Меня несли на плащ-палатке, небо надо мной качалось и светлело, и в нём уже гудело — высоко, ровно, кто-то шёл на запад, и по звуку я не разобрал, чьи.
На батальонном медпункте, в блиндаже под накатом, фельдшер разрезал на мне остатки штанины и говорил, что мне повезло и что руки хуже ноги.
— Того лётчика куда дели? — спросил я.
— Увезли уже.
— Он живой?
— Живой был. — Фельдшер затягивал бинт. — Обгорел сильно. Лежи.
— Кто он?
Фельдшер поднял на меня глаза и пожал плечами.
— А шут его знает. Лётчик. Документов при нём нету. Вас двоих сейчас в санбат, там разберутся.
Меня погрузили в кузов полуторки на солому, вместе с двумя пехотинцами, и повезли на восток по разбитой дороге, и трясло так, что каждую выбоину я считал отдельно.
Часа через полтора я спросил у санитара, не везли ли перед нами обгоревшего лётчика.
— Везли, — ответил он. — Утром, до вас. Тот в другую сторону пошёл, у них там своя дорога.
И я, дурак, успокоился.
— В какой санбат-то? — спросил я.
— А я почём знаю. В какой ближе.
Он поправил солому у меня под ногой и отвернулся к борту.

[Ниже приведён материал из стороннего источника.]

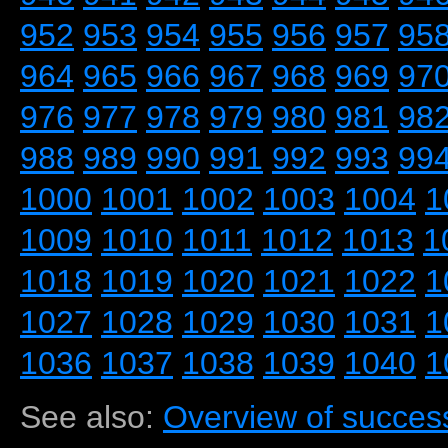
952
953
954
955
956
957
95
964
965
966
967
968
969
97
976
977
978
979
980
981
98
988
989
990
991
992
993
99
1000
1001
1002
1003
1004
1
1009
1010
1011
1012
1013
1
1018
1019
1020
1021
1022
1
1027
1028
1029
1030
1031
1
1036
1037
1038
1039
1040
1
See also:
Overview of success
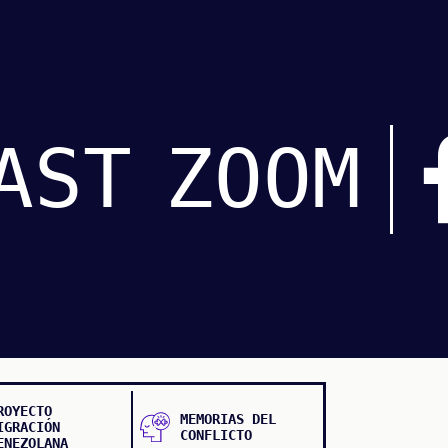
AST
ZOOM
ROYECTO
MEMORIAS DEL
IGRACIÓN
CONFLICTO
ENEZOLANA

Полуторку трясло. Я лежал щекой на соломе и думал, что надо будет узнать фамилию. Потом, когда встану. Спросить у Шведова, у кого угодно: кто у них кричал в эфире. Про Ваню я и сам соображал, что кричать он не мог — у него не было передатчика. И всё равно собирался спрашивать про Ваню.
Про своих я в то утро не подумал ни разу.